Histoires du monde

Le daï, un outil de pêche ancestral.

Écrit par Super User. Publié dans Histoires du monde.

     Au Cambodge, sur le Tonlé Sap, ce qui veut dire rivière d’eau fraîche en langue khmer, la pêche industrielle appauvrit davantage les populations déjà misérables. Au plus fort de la décrue, certaines espèces de poissons migrent en banc du Grand Lac vers le Mékong. Les patrons de pêche installent alors de grands barrages dénommés daï en langue khmer. Le daï est un piège à poisson très efficace utilisé par les pêcheurs sur le Tonlé Sap ou sur le Mékong, lors de la migration des poissons. Il est fixé et tenu par des radeaux de bambous ancrés, formant des sections de 25 mètres de long sur 10 mètres de profondeur. Les mailles se rétrécissent de 10 cm à l’entrée du piège pour 10 mm à l’autre extrémité où un panier de rotin est fixé. De nos jours, les filtres de bambou et de filets, véritables pièges à poissons, peuvent atteindre 200 mètres et plus. Un daï permet de capturer 400 tonnes de poisson par saison. Par an, c’est 230 000 tonnes, ce qui constitue presque la moitié de toute la production du Cambodge! Les pêches sont particulièrement miraculeuses pendant les pleines lunes de décembre, janvier et février. Le coût officiel de l’emplacement d’un daï sur le fleuve, en l’année 2000, était d’environ de 2 000 dollars. Cette pêche permet de capturer jusqu’à 75 % des petits poissons qui serviront à la fabrication du prahoc qui est une pâte de poisson fermenté. Le fretin est immédiatement vendu aux riverains, les khmers qui prépare le prahoc. Ils vident les poissons vivants et les laissent gonfler au soleil avant de les entasser dans des paniers circulaires, puis piétinent cette masse de chair pour la réduire. Mélangée à du sel, elle se conserve toute l’année dans des jarres.C’est une nourriture importante pour les cambodgiens, très friands de prahoc dont il existe diverses qualités selon le poisson utilisé. Les paysans viennent l’échanger contre du riz. Ils le consomment pur ou ajouté de porc, avec des crudités, ou comme accompagnement du riz, aliment majeur.

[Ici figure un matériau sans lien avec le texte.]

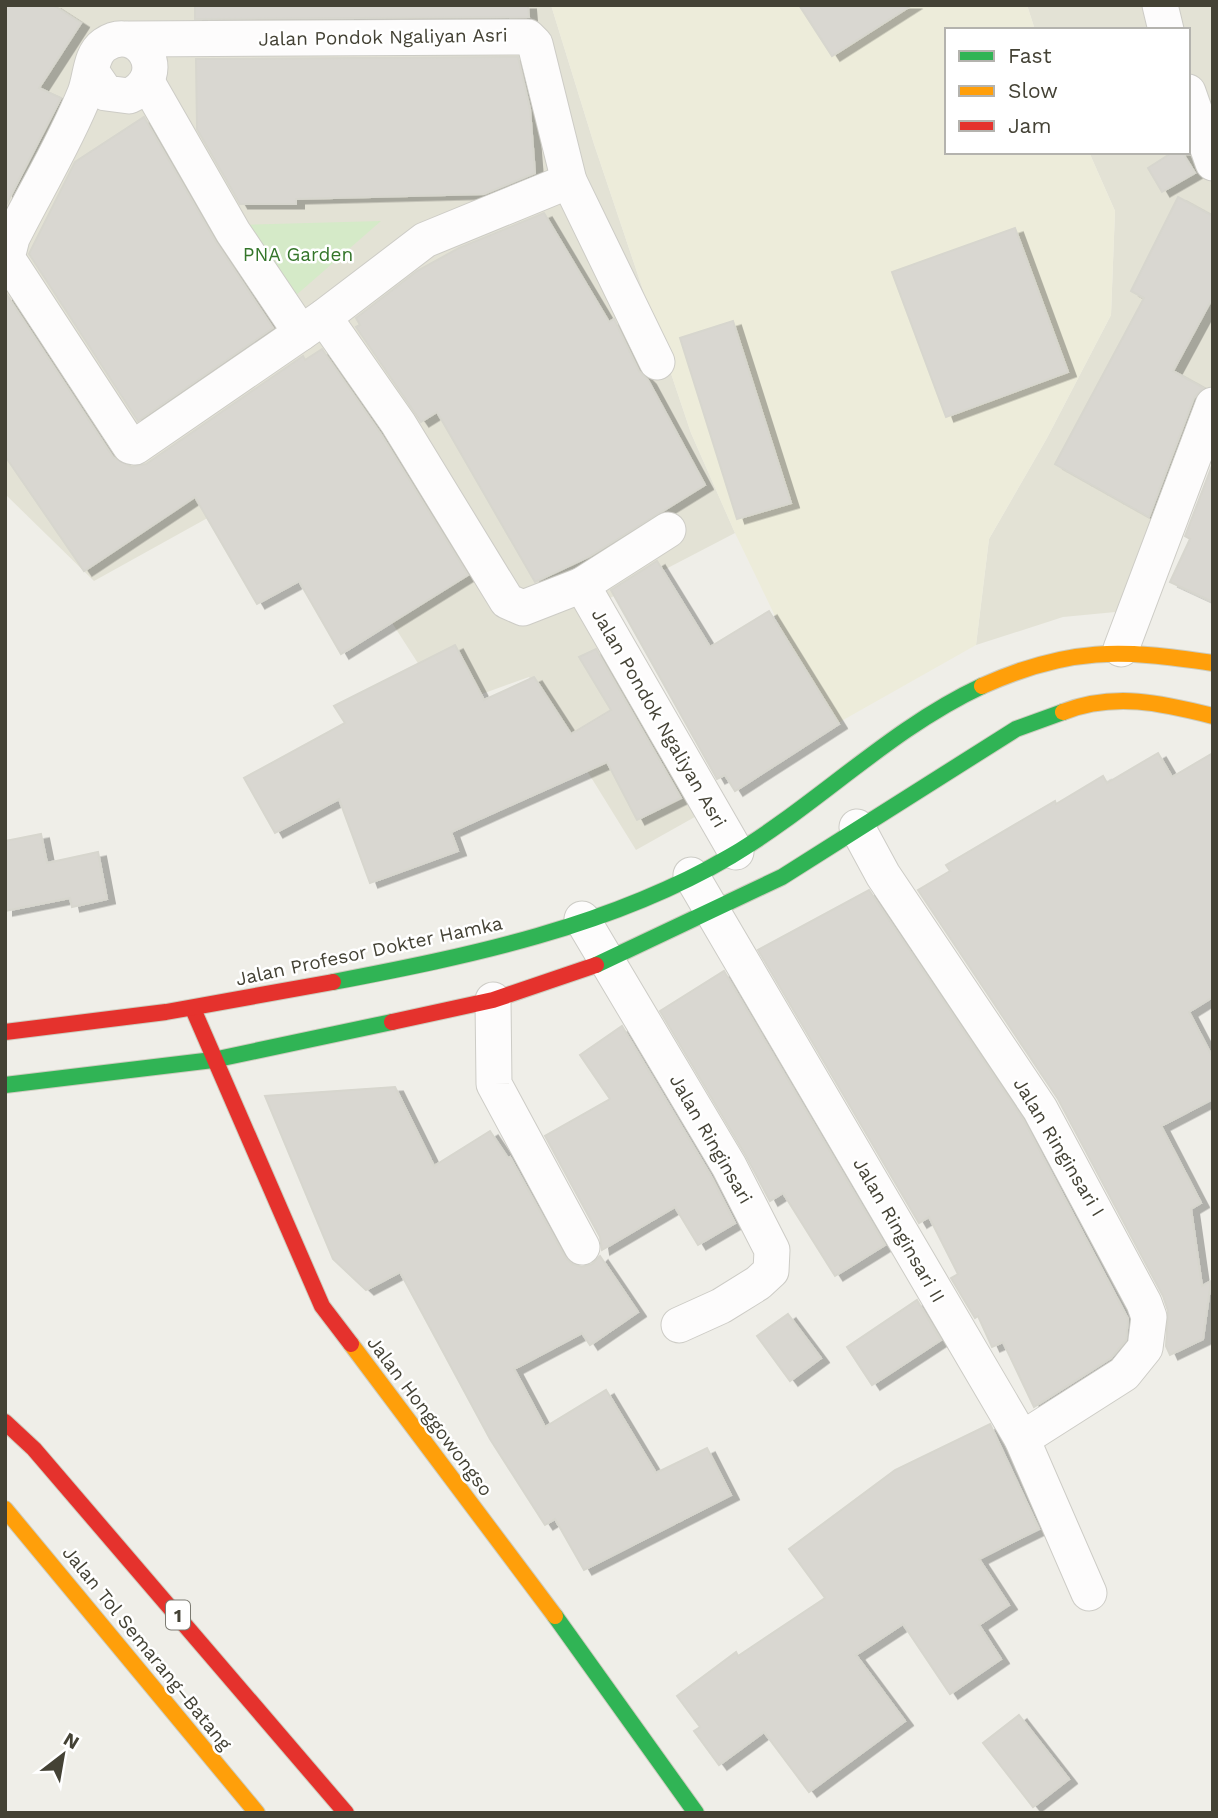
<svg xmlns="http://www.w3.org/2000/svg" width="1218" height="1818" viewBox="0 0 1218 1818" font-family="'Work Sans',sans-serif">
<defs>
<filter id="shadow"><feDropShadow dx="8" dy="4.5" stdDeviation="0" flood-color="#0004"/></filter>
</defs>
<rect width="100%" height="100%" fill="#efeee8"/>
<g fill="#e3e2d5">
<path d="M5,5H551L594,144L691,433L735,533L610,598L725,800L636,850L529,677L446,707L294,470L94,581L5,494Z"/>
<path d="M1027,5H1213V434L1147,609L1063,617L976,645L989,539L1047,438L1111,315L1115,211L1089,152H1188V30H1035Z"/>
</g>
<path fill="#edecda" d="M551,5H1027L1035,30H947V152H1089L1115,211L1111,315L1047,438L989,539L976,645L829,728L735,533L691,433L594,144Z"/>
<path fill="#d5eac8" d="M381,221L294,297L240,225Z"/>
<g fill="#d9d7d1" stroke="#d7d6ce" stroke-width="2" filter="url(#shadow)">
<path d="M5,5H53L81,23L39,88L61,98L5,207Z"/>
<path d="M195,5H528L529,17L195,19Z"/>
<path d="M799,5H912L832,56Z"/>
<path d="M518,57L530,109L535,173L484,194L296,199V204H240L197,129L196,59Z"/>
<path d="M144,117L216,242L273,328L138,421L29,254L75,162Z"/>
<path d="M1173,152H1182L1195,173L1162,192L1148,168Z"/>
<path d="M1178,197L1213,216V297L1173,371L1204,388L1194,398L1149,517L1055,464L1144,298L1131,291Z"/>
<path d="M544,213L609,322L614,319L639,371L648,380L705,485L590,556L535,582L437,412L421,422L356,327L360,325L356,318L417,271L459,248Z"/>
<path d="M1015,228L1068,372L946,417L892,272Z"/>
<path d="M5,292L113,457L131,467L146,464L303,356L305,360L322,349L381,434L468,575L341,654L299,581L257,604L195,497L84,571L5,456Z"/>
<path d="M733,321L791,503L737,519L680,338Z"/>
<path d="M1213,463V602L1170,582L1190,539L1185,536Z"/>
<path d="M657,561L710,647L769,611L839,724L735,791L725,775L717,779L611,590Z"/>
<path d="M455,645L484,700L534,677L571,734L611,710L579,657L596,649L681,798L637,820L607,762L451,832L458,851L370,883L339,799L275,833L244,778L345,723L334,706Z"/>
<path d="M1158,753L1172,777L1213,753V997L1189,1012L1213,1058V1099L1161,1126L1201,1203L1191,1209L1202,1286L1211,1281L1203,1339L1170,1355L1166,1346L1168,1311L1163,1296L1058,1099L918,890L950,871L946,865L1055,801L1056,804L1103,776L1107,783Z"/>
<path d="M41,834L47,863L98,852L107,899L72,907L70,898L5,911V841Z"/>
<path d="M869,890L1023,1119L1128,1319L1126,1340L1111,1358L1034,1407L1003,1342L992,1347L978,1316L975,1318L951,1278L958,1274L929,1217L919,1223L758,950Z"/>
<path d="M724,971L885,1245L835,1276L783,1193L770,1201L746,1156L660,1011Z"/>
<path d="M622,1026L711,1176L735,1223L698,1245L675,1207L602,1250L600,1237L545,1136L610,1099L580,1055Z"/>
<path d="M395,1087L434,1166L490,1131L508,1158L510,1157L565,1257L572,1264L582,1267L592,1264L600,1256L638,1312L590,1345L582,1333L514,1369L545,1427L606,1390L656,1473L707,1448L731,1495L584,1570L555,1519L545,1525L490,1439L400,1272L366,1290L333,1259L265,1096Z"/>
<path d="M917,1300L941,1340L872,1385L847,1347Z"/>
<path d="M788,1314L821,1358L790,1381L757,1336Z"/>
<path d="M990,1424L1039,1529L979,1559L1009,1605L979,1625L1001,1659L950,1694L903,1624L856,1655L905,1721L809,1792L764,1732L719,1765L694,1731L700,1727L677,1696L736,1652L738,1656L825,1598L789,1549L895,1470Z"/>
<path d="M1019,1715L1069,1779L1033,1807L983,1743Z"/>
</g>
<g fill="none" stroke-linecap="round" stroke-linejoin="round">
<defs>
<g id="street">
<path d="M1160,5L1166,30"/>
<path d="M129,39L528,37L535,44L569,181L657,362"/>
<path d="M93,74L106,93L129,96C173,75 139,21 104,45C90,55 91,78 85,93C65,143 36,190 12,238L7,258L130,446L135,447L324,317L425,240L569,181"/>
<path d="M147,82L233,232L301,333"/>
<path d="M1188,92L1213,163"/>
<path d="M324,317L398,423L507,601L523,608L582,585L668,530"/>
<path d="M582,585L736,852"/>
<path d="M1121,649L1213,405"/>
<path d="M857,827L883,875L1040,1109L1144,1303L1149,1317L1145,1348L1124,1374L1022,1439"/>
<path d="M691,875L1022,1439L1089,1593"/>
<path d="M582,919L729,1166L772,1250L771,1271L758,1283L721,1306L679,1325"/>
<path d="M493,1000L494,1084L582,1247"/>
</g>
<g id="fast">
<path d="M596,965L782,877L1016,729L1063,712"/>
<path d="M333,982C469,956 610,927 731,856C818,804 890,729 982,686"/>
<path d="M5,1085L213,1060L392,1022"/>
<path d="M555,1616L696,1813"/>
</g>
<g id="slow">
<path d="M982,686C1069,647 1121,649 1213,663"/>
<path d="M1063,712C1114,692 1162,703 1213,716"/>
<path d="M351,1344L555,1616"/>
<path d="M5,1509L257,1813"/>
</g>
<g id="jam">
<path d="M193,1009L322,1306L351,1344"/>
<path d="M392,1022L493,1000L596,965"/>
<path d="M5,1032L166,1012L333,982"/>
<path d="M5,1422L34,1449L346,1813"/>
</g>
</defs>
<use href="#street" stroke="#cdccc6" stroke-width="37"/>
<use href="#fast" stroke="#cdccbe" stroke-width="18"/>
<use href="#slow" stroke="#cdccbe" stroke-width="18"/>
<use href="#jam" stroke="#cdccbe" stroke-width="18"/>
<use href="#street" stroke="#fdfcfc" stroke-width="35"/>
<use href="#fast" stroke="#30b455" stroke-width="16"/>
<use href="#slow" stroke="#ff9f0a" stroke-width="16"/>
<use href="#jam" stroke="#e5322d" stroke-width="16"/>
</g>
<g text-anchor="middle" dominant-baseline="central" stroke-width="5" stroke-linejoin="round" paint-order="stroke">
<rect fill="#fff" stroke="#7c7b72" stroke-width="2" x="166" y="1600.5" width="24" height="29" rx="5"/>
<g font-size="18" font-weight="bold" fill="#444235">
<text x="178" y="1615">1</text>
</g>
<g font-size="19" fill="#444235" stroke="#fff">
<text transform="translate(383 37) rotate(-1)">Jalan Pondok Ngaliyan Asri</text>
<text transform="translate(659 718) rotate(60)">Jalan Pondok Ngaliyan Asri</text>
<text transform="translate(369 951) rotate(-12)">Jalan Profesor Dokter Hamka</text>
<text transform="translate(711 1139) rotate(60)">Jalan Ringinsari</text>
<text transform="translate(1059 1147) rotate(59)">Jalan Ringinsari I</text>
<text transform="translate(899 1230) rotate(60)">Jalan Ringinsari II</text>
<text transform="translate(430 1416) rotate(53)">Jalan Honggowongso</text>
<text transform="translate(147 1648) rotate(51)">Jalan Tol Semarang–Batang</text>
</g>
<g font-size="19" fill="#34752a" stroke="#fff">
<text x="298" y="254">PNA Garden</text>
</g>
</g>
<rect width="1218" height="1818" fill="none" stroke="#444235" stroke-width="14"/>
<rect x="945" y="28" width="245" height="126" fill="#ffffff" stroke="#b4b3ae" stroke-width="2"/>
<rect x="959" y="51" width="35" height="10" fill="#30b455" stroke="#b4b3ae" stroke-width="2"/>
<text x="1008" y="63" font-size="21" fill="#444235">Fast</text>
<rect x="959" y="86" width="35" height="10" fill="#ff9f0a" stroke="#b4b3ae" stroke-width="2"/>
<text x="1008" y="98" font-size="21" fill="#444235">Slow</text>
<rect x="959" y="121" width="35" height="10" fill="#e5322d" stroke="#b4b3ae" stroke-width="2"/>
<text x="1008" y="133" font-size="21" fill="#444235">Jam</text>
<g transform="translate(63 1755) rotate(31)" stroke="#ffffff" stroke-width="5" paint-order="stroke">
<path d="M0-5L12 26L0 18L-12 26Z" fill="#444235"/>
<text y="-10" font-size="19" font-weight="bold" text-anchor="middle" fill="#444235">N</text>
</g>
</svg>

Cette pratique de la pêche à grande échelle est particulièrement alarmante pour l’avenir car la ressource est en déclin évident. La raison principale de ce déclin est la surexploitation. La pêche artisanale pratiquée autrefois est difficile malgré quelques mesures politiques importantes afin d’améliorer cette gestion déséquilibrée. La majorité des habitants vivent sur les villages flottants et ne possèdent que d’autre ressource que la pêche ou des activités dépendant d’elle. La diminution des ressources naturelles et l’augmentation de la population a déjà eu comme conséquence la dramatique diminution du niveau de vie dans tout la région du lac. Depuis longtemps présente, la pauvreté e la précarité augmente encore.